In quel periodo, sempre all’ultimo momento, i suoi avvocati erano soliti comunicare al tribunale che il Cavaliere era impegnato in appuntamenti fondamentali e imprevisti del tipo: una consultazione con le categorie del commercio,una conferenza programmatica di Forza Italia, un lungo incontro dalla fine della mattinata al primo pomeriggio con Pierferdinando Casini, un summit con i candidati forzisti per le elezioni regionali nel Friuli, un decisivo vertice a Venezia sulla «criminalità e l’immigrazione clandestina nel mare Adriatico», alla presenza del ministro dell’Interno e di sette prefetti del Veneto (fra i quali quelli di Belluno e di Verona, località non proprio marinare), un faccia a faccia con il «principe Vittorio Emanuele di Savoia», un pranzo «con il primo ministro della Romania», un’irrinunciabile commemorazione di Ugo La Malfa a cent’anni dalla nascita. E, persino, un viaggio, organizzato in quattro e quattr’otto, in Lussemburgo, dove dopo una colazione di lavoro con il premier del Granducato Jean Claude Juncker, Berlusconi non avrà nulla da fare se non una lunga passeggiata pomeridiana.
Oggi però la situazione è diversa. Il presidente del Consiglio è molto meno forte di allora. Certo, può tentare di prendere tempo, nella speranza di ottenere (cosa possibile, ma non certa) almeno in secondo grado la prescrizione per il processo Mills. Una sentenza di primo grado è però sicura. E se fosse di condanna, come è probabile, segnerebbe la sua fine politica. Con soli tre voti di maggioranza alla Camera e la popolarità ai minimi, oltretutto, ripetere l’indimenticabile e scandalosa esperienza della melina del 2003 è per lui impossibile. Anche perché la Corte ha detto chiaramente che spetta solo ai giudici stabilire quali impegni siano realmente legittimi.

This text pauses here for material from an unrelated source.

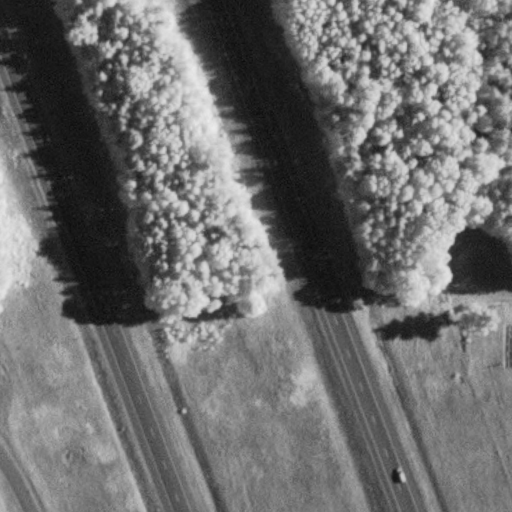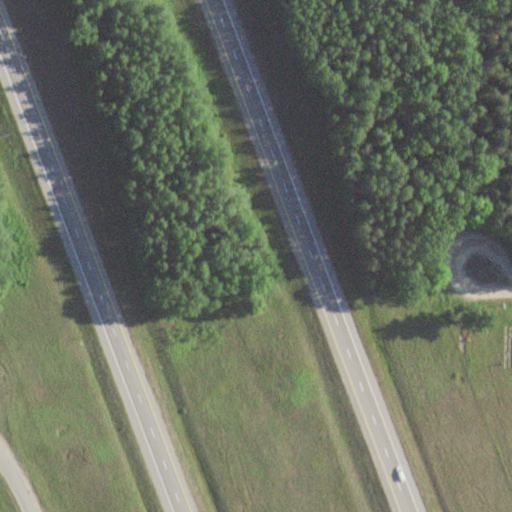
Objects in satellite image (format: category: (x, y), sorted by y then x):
road: (313, 255)
road: (94, 273)
road: (495, 278)
road: (15, 487)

Ma c’è di più e di peggio. Per evitare la replica di quella grottesca e indecorosa strategia processuale, Berlusconi ha una sola strada: andare ad elezioni, vincerle per poi approvare uno scudo processuale definitivo, inserito nella Costituzione. Cosa tutt’altro che scontata in questo momento. I sondaggi danno i due poli in sostanziale parità e affrontare l’ennesima campagna elettorale con un dibattimento in corso che si tenta sempre di bloccare non è certo una grande idea. Per questo Berlusconi per il momento tace. E, in fondo in fondo, ha paura.